*REQUEST*. Although the records include pictures, print only the rest, exactly as written.

[Records from a dataset]
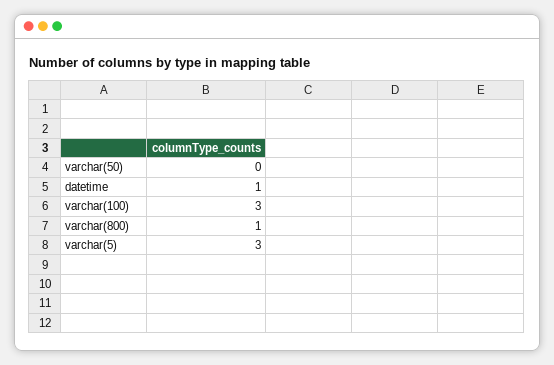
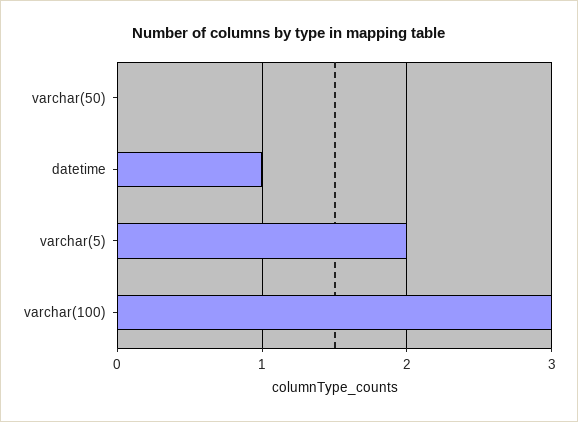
  {
    "varchar(50)": 0,
    "datetime": 1,
    "varchar(100)": 3,
-   "varchar(800)": 1,
-   "varchar(5)": 3
+   "varchar(5)": 2
  }

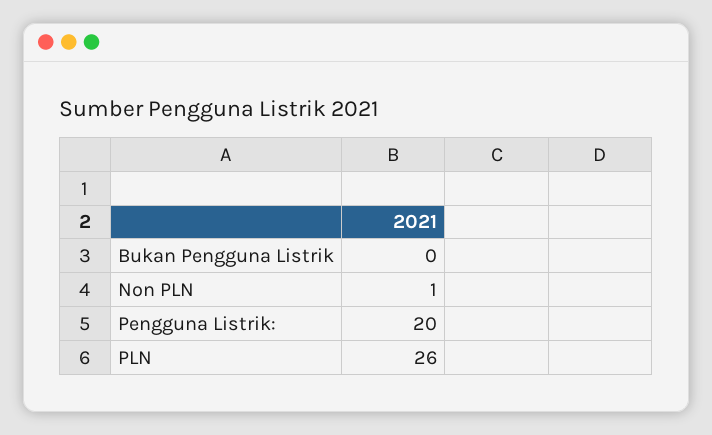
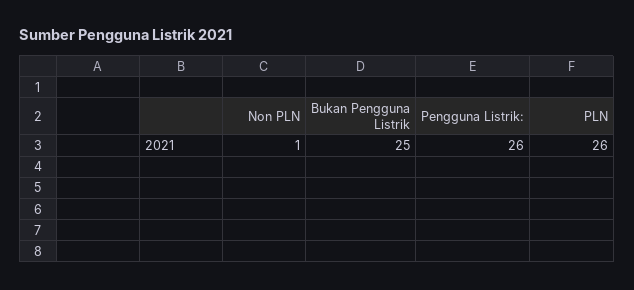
  {
-   "Bukan Pengguna Listrik": 0,
+   "Bukan Pengguna Listrik": 25,
    "Non PLN": 1,
-   "Pengguna Listrik:": 20,
+   "Pengguna Listrik:": 26,
    "PLN": 26
  }

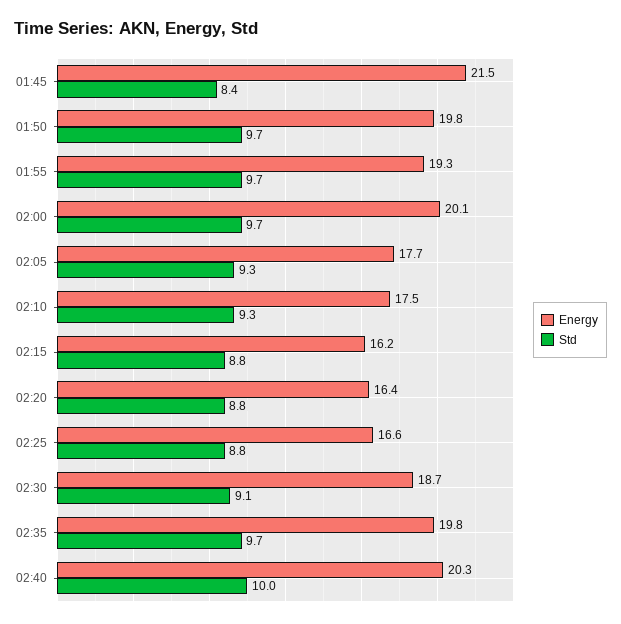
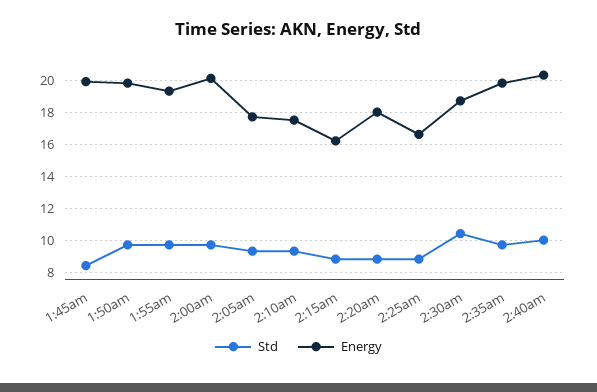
  {
    "Energy": {
-     "01:45": 21.5,
+     "01:45": 20,
      "01:50": 19.8,
      "01:55": 19.3,
      "02:00": 20.1,
      "02:05": 17.7,
      "02:10": 17.5,
      "02:15": 16.2,
-     "02:20": 16.4,
+     "02:20": 18,
      "02:25": 16.6,
      "02:30": 18.7,
      "02:35": 19.8,
      "02:40": 20.3
    },
    "Std": {
      "01:45": 8.4,
      "01:50": 9.7,
      "01:55": 9.7,
      "02:00": 9.7,
      "02:05": 9.3,
      "02:10": 9.3,
      "02:15": 8.8,
      "02:20": 8.8,
      "02:25": 8.8,
-     "02:30": 9.1,
+     "02:30": 10.5,
      "02:35": 9.7,
      "02:40": 10
    }
  }

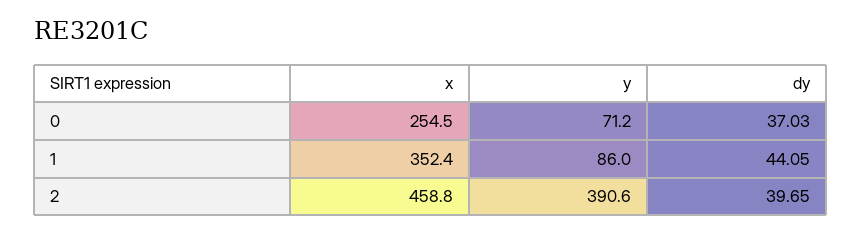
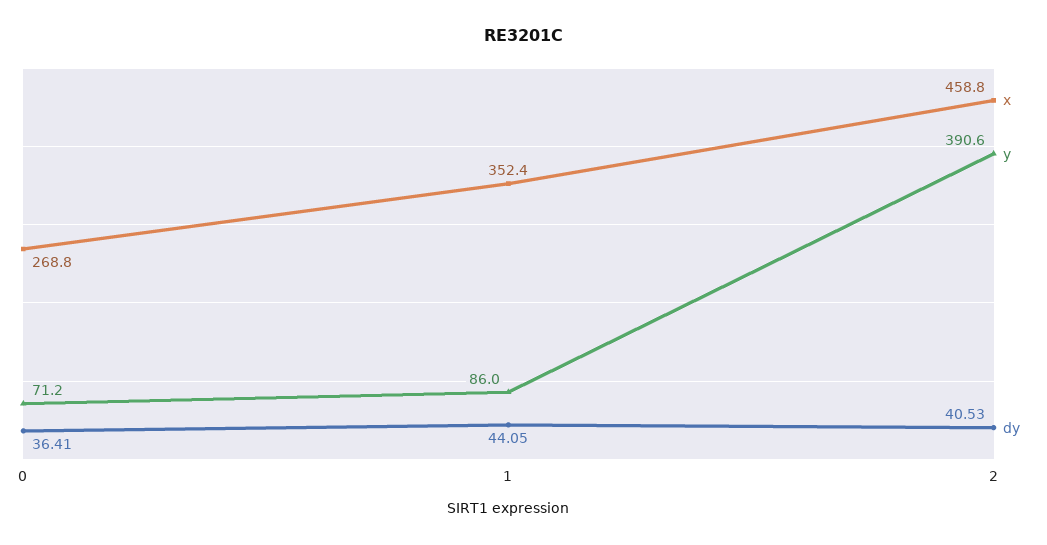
  {
    "x": {
-     "0": 254.5,
+     "0": 268.8,
      "1": 352.4,
      "2": 458.8
    },
    "y": {
      "0": 71.2,
      "1": 86,
      "2": 390.6
    },
    "dy": {
-     "0": 37.03,
+     "0": 36.41,
      "1": 44.05,
-     "2": 39.65
+     "2": 40.53
    }
  }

*EXPECTED ANSWER*.
  {
    "varchar(50)": 0,
    "datetime": 1,
    "varchar(100)": 3,
-   "varchar(800)": 1,
-   "varchar(5)": 3
+   "varchar(5)": 2
  }

  {
-   "Bukan Pengguna Listrik": 0,
+   "Bukan Pengguna Listrik": 25,
    "Non PLN": 1,
-   "Pengguna Listrik:": 20,
+   "Pengguna Listrik:": 26,
    "PLN": 26
  }

  {
    "Energy": {
-     "01:45": 21.5,
+     "01:45": 20,
      "01:50": 19.8,
      "01:55": 19.3,
      "02:00": 20.1,
      "02:05": 17.7,
      "02:10": 17.5,
      "02:15": 16.2,
-     "02:20": 16.4,
+     "02:20": 18,
      "02:25": 16.6,
      "02:30": 18.7,
      "02:35": 19.8,
      "02:40": 20.3
    },
    "Std": {
      "01:45": 8.4,
      "01:50": 9.7,
      "01:55": 9.7,
      "02:00": 9.7,
      "02:05": 9.3,
      "02:10": 9.3,
      "02:15": 8.8,
      "02:20": 8.8,
      "02:25": 8.8,
-     "02:30": 9.1,
+     "02:30": 10.5,
      "02:35": 9.7,
      "02:40": 10
    }
  }

  {
    "x": {
-     "0": 254.5,
+     "0": 268.8,
      "1": 352.4,
      "2": 458.8
    },
    "y": {
      "0": 71.2,
      "1": 86,
      "2": 390.6
    },
    "dy": {
-     "0": 37.03,
+     "0": 36.41,
      "1": 44.05,
-     "2": 39.65
+     "2": 40.53
    }
  }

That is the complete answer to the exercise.